• Source data:
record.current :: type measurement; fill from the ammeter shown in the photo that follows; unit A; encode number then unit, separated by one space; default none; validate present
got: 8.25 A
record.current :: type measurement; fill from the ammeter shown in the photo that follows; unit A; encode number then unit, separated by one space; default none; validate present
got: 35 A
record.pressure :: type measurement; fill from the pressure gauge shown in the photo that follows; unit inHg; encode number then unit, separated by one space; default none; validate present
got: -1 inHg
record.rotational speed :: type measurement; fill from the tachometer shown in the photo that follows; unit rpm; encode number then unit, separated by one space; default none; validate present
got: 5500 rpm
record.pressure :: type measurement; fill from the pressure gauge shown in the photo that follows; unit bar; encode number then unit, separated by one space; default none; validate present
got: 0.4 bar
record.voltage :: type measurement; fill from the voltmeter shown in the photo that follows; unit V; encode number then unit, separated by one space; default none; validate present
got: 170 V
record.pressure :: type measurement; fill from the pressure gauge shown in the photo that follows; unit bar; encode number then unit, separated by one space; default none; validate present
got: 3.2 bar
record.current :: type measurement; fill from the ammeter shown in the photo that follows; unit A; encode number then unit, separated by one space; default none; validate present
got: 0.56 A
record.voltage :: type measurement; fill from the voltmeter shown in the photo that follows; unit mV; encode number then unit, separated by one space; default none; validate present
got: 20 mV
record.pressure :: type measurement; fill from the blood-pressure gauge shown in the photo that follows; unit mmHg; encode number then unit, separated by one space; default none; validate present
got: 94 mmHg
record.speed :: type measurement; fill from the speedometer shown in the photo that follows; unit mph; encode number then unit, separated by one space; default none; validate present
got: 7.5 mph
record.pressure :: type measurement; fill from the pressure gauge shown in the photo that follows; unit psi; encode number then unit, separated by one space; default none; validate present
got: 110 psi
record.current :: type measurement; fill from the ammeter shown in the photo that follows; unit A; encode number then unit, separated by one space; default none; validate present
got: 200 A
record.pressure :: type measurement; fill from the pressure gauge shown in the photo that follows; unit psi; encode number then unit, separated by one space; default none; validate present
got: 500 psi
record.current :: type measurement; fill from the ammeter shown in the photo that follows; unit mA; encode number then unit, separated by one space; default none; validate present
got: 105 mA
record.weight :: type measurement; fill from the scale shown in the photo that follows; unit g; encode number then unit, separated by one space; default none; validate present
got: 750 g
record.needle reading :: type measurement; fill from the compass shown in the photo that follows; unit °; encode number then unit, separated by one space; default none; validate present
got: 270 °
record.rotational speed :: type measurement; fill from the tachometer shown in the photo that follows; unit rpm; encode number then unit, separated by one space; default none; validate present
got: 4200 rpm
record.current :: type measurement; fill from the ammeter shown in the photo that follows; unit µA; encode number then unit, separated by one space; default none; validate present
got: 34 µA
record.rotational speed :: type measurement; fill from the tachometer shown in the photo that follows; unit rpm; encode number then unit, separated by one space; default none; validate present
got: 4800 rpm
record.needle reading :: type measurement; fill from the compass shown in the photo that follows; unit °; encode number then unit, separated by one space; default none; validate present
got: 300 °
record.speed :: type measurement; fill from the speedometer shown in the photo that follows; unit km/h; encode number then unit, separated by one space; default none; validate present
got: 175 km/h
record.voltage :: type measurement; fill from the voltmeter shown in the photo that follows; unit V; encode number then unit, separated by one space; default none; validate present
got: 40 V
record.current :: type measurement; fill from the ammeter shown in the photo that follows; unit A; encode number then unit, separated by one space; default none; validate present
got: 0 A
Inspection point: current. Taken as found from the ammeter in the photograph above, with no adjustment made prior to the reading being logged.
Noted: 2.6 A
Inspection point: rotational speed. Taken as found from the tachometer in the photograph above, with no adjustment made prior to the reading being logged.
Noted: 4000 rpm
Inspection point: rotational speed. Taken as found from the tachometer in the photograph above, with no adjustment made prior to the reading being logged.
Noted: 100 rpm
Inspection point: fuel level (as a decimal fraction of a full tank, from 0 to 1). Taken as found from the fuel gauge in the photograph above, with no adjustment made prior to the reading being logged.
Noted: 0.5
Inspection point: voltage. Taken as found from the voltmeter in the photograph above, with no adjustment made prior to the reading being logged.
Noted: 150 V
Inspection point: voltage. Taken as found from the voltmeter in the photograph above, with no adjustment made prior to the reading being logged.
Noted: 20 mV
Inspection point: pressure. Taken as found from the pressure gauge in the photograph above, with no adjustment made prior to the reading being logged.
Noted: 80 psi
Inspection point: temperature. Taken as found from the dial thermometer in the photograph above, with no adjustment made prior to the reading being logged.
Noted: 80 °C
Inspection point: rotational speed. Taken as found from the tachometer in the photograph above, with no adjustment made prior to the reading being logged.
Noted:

• Your instructions: Can you put all of the records above into a numbered list and leave out any blank lines?

• Task result:
1. record.current :: type measurement; fill from the ammeter shown in the photo that follows; unit A; encode number then unit, separated by one space; default none; validate present
2. got: 8.25 A
3. record.current :: type measurement; fill from the ammeter shown in the photo that follows; unit A; encode number then unit, separated by one space; default none; validate present
4. got: 35 A
5. record.pressure :: type measurement; fill from the pressure gauge shown in the photo that follows; unit inHg; encode number then unit, separated by one space; default none; validate present
6. got: -1 inHg
7. record.rotational speed :: type measurement; fill from the tachometer shown in the photo that follows; unit rpm; encode number then unit, separated by one space; default none; validate present
8. got: 5500 rpm
9. record.pressure :: type measurement; fill from the pressure gauge shown in the photo that follows; unit bar; encode number then unit, separated by one space; default none; validate present
10. got: 0.4 bar
11. record.voltage :: type measurement; fill from the voltmeter shown in the photo that follows; unit V; encode number then unit, separated by one space; default none; validate present
12. got: 170 V
13. record.pressure :: type measurement; fill from the pressure gauge shown in the photo that follows; unit bar; encode number then unit, separated by one space; default none; validate present
14. got: 3.2 bar
15. record.current :: type measurement; fill from the ammeter shown in the photo that follows; unit A; encode number then unit, separated by one space; default none; validate present
16. got: 0.56 A
17. record.voltage :: type measurement; fill from the voltmeter shown in the photo that follows; unit mV; encode number then unit, separated by one space; default none; validate present
18. got: 20 mV
19. record.pressure :: type measurement; fill from the blood-pressure gauge shown in the photo that follows; unit mmHg; encode number then unit, separated by one space; default none; validate present
20. got: 94 mmHg
21. record.speed :: type measurement; fill from the speedometer shown in the photo that follows; unit mph; encode number then unit, separated by one space; default none; validate present
22. got: 7.5 mph
23. record.pressure :: type measurement; fill from the pressure gauge shown in the photo that follows; unit psi; encode number then unit, separated by one space; default none; validate present
24. got: 110 psi
25. record.current :: type measurement; fill from the ammeter shown in the photo that follows; unit A; encode number then unit, separated by one space; default none; validate present
26. got: 200 A
27. record.pressure :: type measurement; fill from the pressure gauge shown in the photo that follows; unit psi; encode number then unit, separated by one space; default none; validate present
28. got: 500 psi
29. record.current :: type measurement; fill from the ammeter shown in the photo that follows; unit mA; encode number then unit, separated by one space; default none; validate present
30. got: 105 mA
31. record.weight :: type measurement; fill from the scale shown in the photo that follows; unit g; encode number then unit, separated by one space; default none; validate present
32. got: 750 g
33. record.needle reading :: type measurement; fill from the compass shown in the photo that follows; unit °; encode number then unit, separated by one space; default none; validate present
34. got: 270 °
35. record.rotational speed :: type measurement; fill from the tachometer shown in the photo that follows; unit rpm; encode number then unit, separated by one space; default none; validate present
36. got: 4200 rpm
37. record.current :: type measurement; fill from the ammeter shown in the photo that follows; unit µA; encode number then unit, separated by one space; default none; validate present
38. got: 34 µA
39. record.rotational speed :: type measurement; fill from the tachometer shown in the photo that follows; unit rpm; encode number then unit, separated by one space; default none; validate present
40. got: 4800 rpm
41. record.needle reading :: type measurement; fill from the compass shown in the photo that follows; unit °; encode number then unit, separated by one space; default none; validate present
42. got: 300 °
43. record.speed :: type measurement; fill from the speedometer shown in the photo that follows; unit km/h; encode number then unit, separated by one space; default none; validate present
44. got: 175 km/h
45. record.voltage :: type measurement; fill from the voltmeter shown in the photo that follows; unit V; encode number then unit, separated by one space; default none; validate present
46. got: 40 V
47. record.current :: type measurement; fill from the ammeter shown in the photo that follows; unit A; encode number then unit, separated by one space; default none; validate present
48. got: 0 A
49. Inspection point: current. Taken as found from the ammeter in the photograph above, with no adjustment made prior to the reading being logged.
50. Noted: 2.6 A
51. Inspection point: rotational speed. Taken as found from the tachometer in the photograph above, with no adjustment made prior to the reading being logged.
52. Noted: 4000 rpm
53. Inspection point: rotational speed. Taken as found from the tachometer in the photograph above, with no adjustment made prior to the reading being logged.
54. Noted: 100 rpm
55. Inspection point: fuel level (as a decimal fraction of a full tank, from 0 to 1). Taken as found from the fuel gauge in the photograph above, with no adjustment made prior to the reading being logged.
56. Noted: 0.5
57. Inspection point: voltage. Taken as found from the voltmeter in the photograph above, with no adjustment made prior to the reading being logged.
58. Noted: 150 V
59. Inspection point: voltage. Taken as found from the voltmeter in the photograph above, with no adjustment made prior to the reading being logged.
60. Noted: 20 mV
61. Inspection point: pressure. Taken as found from the pressure gauge in the photograph above, with no adjustment made prior to the reading being logged.
62. Noted: 80 psi
63. Inspection point: temperature. Taken as found from the dial thermometer in the photograph above, with no adjustment made prior to the reading being logged.
64. Noted: 80 °C
65. Inspection point: rotational speed. Taken as found from the tachometer in the photograph above, with no adjustment made prior to the reading being logged.
66. Noted:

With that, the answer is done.